The scale and reach direct mail affords still exceeds that offered by other channels, including most digital channels.  While lead generation platforms have made significant gains in the size of their registered user bases, and issuers themselves have signed up millions of consumers for “free credit score services” through which they can extend offers, none provides access to the tens of millions of prospects a prescreened mail campaign typically includes.

Finally, because of their long history with and the proven track record of direct mail, card issuers and lenders have developed a deep institutional knowledge regarding managing, measuring and forecasting campaign performance, providing confidence in their ability to generate the number and quality of  accounts they expect.

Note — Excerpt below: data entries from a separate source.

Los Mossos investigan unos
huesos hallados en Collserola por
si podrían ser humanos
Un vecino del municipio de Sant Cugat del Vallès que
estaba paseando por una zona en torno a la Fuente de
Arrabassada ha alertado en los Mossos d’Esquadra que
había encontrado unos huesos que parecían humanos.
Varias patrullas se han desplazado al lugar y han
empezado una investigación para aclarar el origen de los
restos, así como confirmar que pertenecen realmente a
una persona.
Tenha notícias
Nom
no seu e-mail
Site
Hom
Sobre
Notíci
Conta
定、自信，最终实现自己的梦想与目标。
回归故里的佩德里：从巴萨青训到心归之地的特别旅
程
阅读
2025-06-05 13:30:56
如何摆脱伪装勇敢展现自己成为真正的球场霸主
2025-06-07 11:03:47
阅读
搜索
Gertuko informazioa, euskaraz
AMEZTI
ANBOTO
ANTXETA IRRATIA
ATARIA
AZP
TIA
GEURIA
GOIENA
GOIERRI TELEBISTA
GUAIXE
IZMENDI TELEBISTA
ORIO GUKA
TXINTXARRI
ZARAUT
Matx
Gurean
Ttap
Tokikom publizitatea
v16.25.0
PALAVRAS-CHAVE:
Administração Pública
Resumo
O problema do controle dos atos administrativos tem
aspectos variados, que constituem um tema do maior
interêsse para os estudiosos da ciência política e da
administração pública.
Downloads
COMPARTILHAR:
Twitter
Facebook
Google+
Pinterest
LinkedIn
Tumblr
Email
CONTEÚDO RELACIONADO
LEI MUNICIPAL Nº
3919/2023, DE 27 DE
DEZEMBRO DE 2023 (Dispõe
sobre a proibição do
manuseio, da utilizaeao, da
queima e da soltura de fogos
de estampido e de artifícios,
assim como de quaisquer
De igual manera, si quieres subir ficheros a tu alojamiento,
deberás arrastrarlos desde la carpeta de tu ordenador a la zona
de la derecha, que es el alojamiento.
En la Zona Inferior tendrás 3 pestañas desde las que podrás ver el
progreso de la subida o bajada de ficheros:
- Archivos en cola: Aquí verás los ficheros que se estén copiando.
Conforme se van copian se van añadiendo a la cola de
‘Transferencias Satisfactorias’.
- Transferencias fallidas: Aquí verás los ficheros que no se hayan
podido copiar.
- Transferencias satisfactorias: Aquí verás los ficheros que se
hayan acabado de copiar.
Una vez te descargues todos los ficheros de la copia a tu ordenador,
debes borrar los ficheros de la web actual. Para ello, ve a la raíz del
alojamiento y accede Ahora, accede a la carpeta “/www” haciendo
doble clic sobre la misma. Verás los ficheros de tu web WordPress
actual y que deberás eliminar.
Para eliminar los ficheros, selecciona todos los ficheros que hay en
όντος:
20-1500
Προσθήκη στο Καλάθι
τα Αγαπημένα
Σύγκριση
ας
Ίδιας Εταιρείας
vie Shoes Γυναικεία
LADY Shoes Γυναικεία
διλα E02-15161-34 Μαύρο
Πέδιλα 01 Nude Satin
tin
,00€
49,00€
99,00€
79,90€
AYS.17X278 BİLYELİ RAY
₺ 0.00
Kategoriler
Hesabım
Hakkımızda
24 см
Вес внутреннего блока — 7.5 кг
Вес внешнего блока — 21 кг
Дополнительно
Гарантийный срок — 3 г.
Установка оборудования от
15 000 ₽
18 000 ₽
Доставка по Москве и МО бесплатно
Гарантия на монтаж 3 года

Fusion of Direct Mail with Digital Channels

As credit granters’ use of digital channels has exploded over the past decade, many have determined through test-and-learn strategies the strengths and weaknesses of each, such as display, search, lead aggregators, social, and their own website.  There’s no doubt that industry data confirms that these channels have generated their fair share of new credit card accounts, and investment in these channels has reduced investment in direct mail.  However, many issuers have concluded that a multi- or omni-channel acquisition strategy that includes direct mail offers the greatest return on their marketing investment.  Specifically, issuers are using direct mail as the first in a series of marketing impressions, then augmenting or amplifying the offer with further digital exposures including display and email to re-enforce the offer and message.  This enables the use of prescreening to select the desired marketing universe and the cost advantages offered by the digital and email follow-ups.

Direct Mail Going Forward

Today, for most issuers, direct mail is responsible for between one-third and three-quarters of all new accounts generated.  Several top 10 card issuers have plans to increase their mail volumes in 2019 over the prior year, and one is returning to the channel this year after exiting it several years ago.

An evaluation of industry data, as well as anecdotal evidence from discussions with card marketers in the industry, shows direct mail for new account acquisition will remain a prominent channel for the foreseeable future.